The documentation is not very explicit about it, but my conclusion is that this suggestion would only work if the handlers for IHandleMessages<IOrderAccepted> and IHandleMessages<IOrderStatusChanged live in the same endpoint. And this would only work as long as all messages implement both these interfaces. A messagetype implementing just IOrderAccepted would need different special treatment.
This seems like a weird requirement to us. The idea we figured was behind interface based inheritance was that you can apply specific business concerns to the same message in a mix-in way. Logically, each of these interfaces would be a different concern. Think “Main order fullfillment”, “newsletter signup”, “account creation”, and so forth. These different concerns would live in separate endpoints.
Full Multiplexing with filters
The next section with guidance on implementing a system like this is a bit further down. The section Multiplexed Derived Events repeats the previous parts, without providing new information, but Filtering within a Multiplexed Topic (https://docs.particular.net/transports/azure-service-bus/topology#subscription-rule-matching-advanced-multiplexing-strategies-filtering-within-a-multiplexed-topic) adds filtering.
Documentation says
The guidance boils down to: publish every related message to a single topic, and filter based on endpoint’s needs to get the messages you want. Preferably using a CorrelationFilter for performance reasons.
My Interpretation
I’m not overly familiar with CorrelationFilters, but based on the MSDN docs (https://learn.microsoft.com/en-us/azure/service-bus-messaging/topic-filters#correlation-filters) it seems to me that these matching rules only perform full string equality checks on properties. We can’t search through the NServiceBus.EnclosedMessageTypes property without using a SqlFilter. We could do that, but then we’re back to the old Topology.
We might be able to come up with an alternative way of creating properties for individual enclosed message types and creating CorrelationFilters on those, but either way, this would be something that a consumer of NServiceBus would have to figure out and implement themselves. Both setting these values in properties of outgoing messages, and more importantly provisioning the required filters in Azure.
Installers
There’s also an issue with installer support. Before, we could rely on installers to provision the entire required topology without our intervention. We run the installers in a separate, more highly privileged step in our deploy pipeline.
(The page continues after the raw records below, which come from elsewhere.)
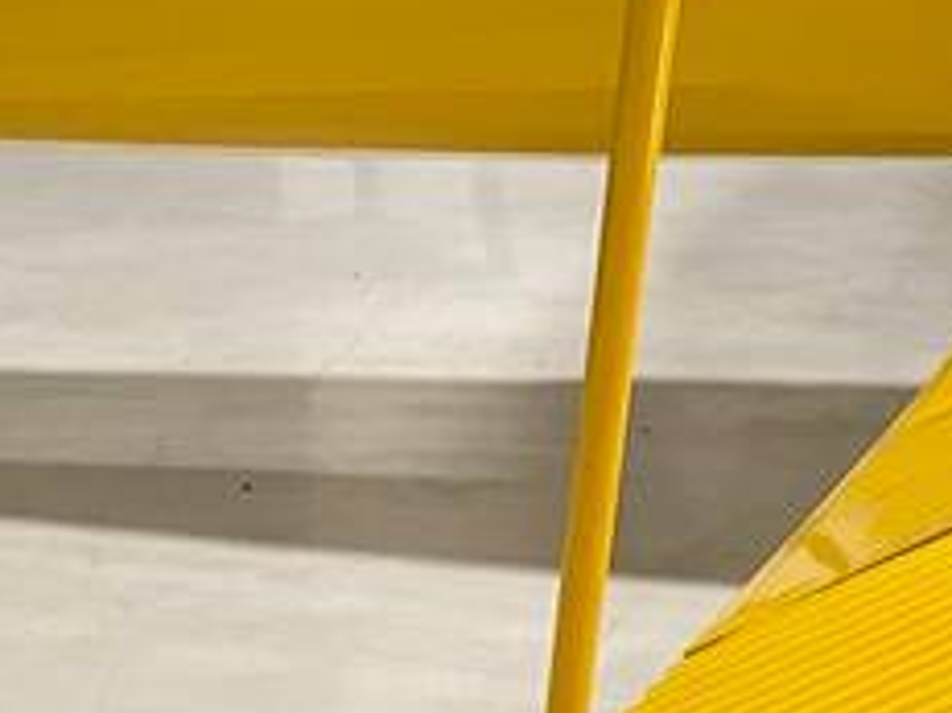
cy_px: 1129
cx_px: 1993
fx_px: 3298
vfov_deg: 11.7
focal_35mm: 120
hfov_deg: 13.6
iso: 160
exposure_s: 1/60
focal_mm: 4.2
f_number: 1.6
If we were to have to manually provision certain aspects of the topology, this would introduce additional complexity, maintenance and room for error.
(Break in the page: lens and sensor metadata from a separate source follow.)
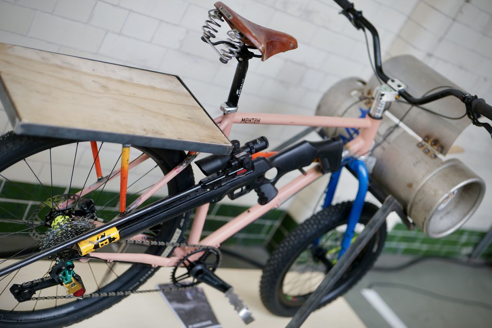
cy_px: 164
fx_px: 683
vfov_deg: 27.0
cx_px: 246
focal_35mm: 50
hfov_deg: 39.6
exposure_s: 1/160
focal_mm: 50
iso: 100
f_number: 1.8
The Azure Service Bus transport configuration also does not allow us to extend the topology installation to provision these filters programmatically.
I have to acknowledge that there is a currently open improvement feature on the github (prompted by an earlier question of mine on StackOverflow) that proposes to add installer support for correlation filters.
So, what’s the question?
The documentation suggests that these features (interface based inheritance and routing based on inheritance) are supported by NServiceBus, but it seems like the new Azure Service Bus transport topology only supports this by downgrading the experience (requiring manual configuration and infrastructure changes outside installer support) without any meaningful gain (implementing a working solution results in more or less the same topology as the old single topic topology).
We are interested to know if Particular recognises the same gap we observe between documented features and their actual support via the Azure Service Bus Transport, and if so - what are the plans to bridge this gap?
Here are some solutions we can identify, in order of descending preference:
1. Instead of phasing out the “bundle” topology - support both topologies long-term and let consumers choose their desired topology.
Inheritance is supported out of the box in the “bundle” topology. No additional configuration or infra needed. Our understanding of the MS-documented limits leads us to believe that in order to hit said limits an organisation would have to have an excessively high amount of service bus entities and/or traffic. With near-certainty, our own organisation is unlikely to come anywhere near any of the reported limits in the foreseeable future.
We have yet to encounter any noticeable performance or latency issues associated with the SQL subscription rules. Granted, our organisation does not yet have a massive amount of subscriptions or filters. But even so, since messaging systems are more geared towards eventual consistency guarantees than towards speed of execution, we would like to raise the doubt whether any but the most complex systems is likely to yield unacceptable performance or latency observed on the overall system.
We find it may be highly desirable for many organisations of varying sizes, ours included, to keep this option available long-term.
2. Introduce an additional / alternative topic-per-event topology which provides the inheritance feature out of the box.
As we understand from the docs, the topology change was introduced aiming to satisfy additional requirements / provide additional benefits over the “bundle” topology: (A) Reduce filtering overhead, boosting performance and scalability. (B) Mitigate the risk of hitting Azure Service Bus limits. (C) Reduce failure domain size in case of hitting a topic size quota. As a result, the current topology was introduced, which consists of a single topic per the most concrete event type. However, this is not the only topology that can satisfy the above requirements. Trying to solve the puzzle of satisfying said requirements while “natively” supporting inheritance, we have experimented with a few alternative topologies, some of which were concluded to be quite adequate. If Particular is interested, we are more than willing to share our ideas.
If a suitable topology candidate is found, Particular may wish to consider here as well whether to provide the new topology as an evolution of the current one (aiming to replace it in a future version), or as a configurable option allowing organisations to favour either native inheritance support or topology simplicity.
3. Enhance extensibility points, and let consumers implement their own topology.
Currently, it’s not possible to extend the TopicTopology class due to internal abstract methods. While a lot of topology setup could be performed by creating a Feature modifying the topology configuration, installer support is limited because the transport keeps the ServiceBusManagementClient internal.
By opening up the topology types for additional extensibility, Particular could let consumers implement their own home-brew solutions to such problems.
While this solution could possibly work (and may be a nice improvement regardless), we naturally consider this the least desirable solution. While it allows organisations to add inheritance support, it does not provide it out of the box, and would indicate that Particular is willing to drop native support for this feature for the Azure Service Bus transport going forward. We can only hope that Particular would be willing to invest the effort to re-incorporate support for this feature into this prominent transport. We very much agree with the benefits of resilience, extensibility and maintainability as documented in dynamic dispatch and polymorphic routing, and all in all we find these features quite a pillar differentiating NServiceBus from competing offerings.
4. Another solution we haven’t considered?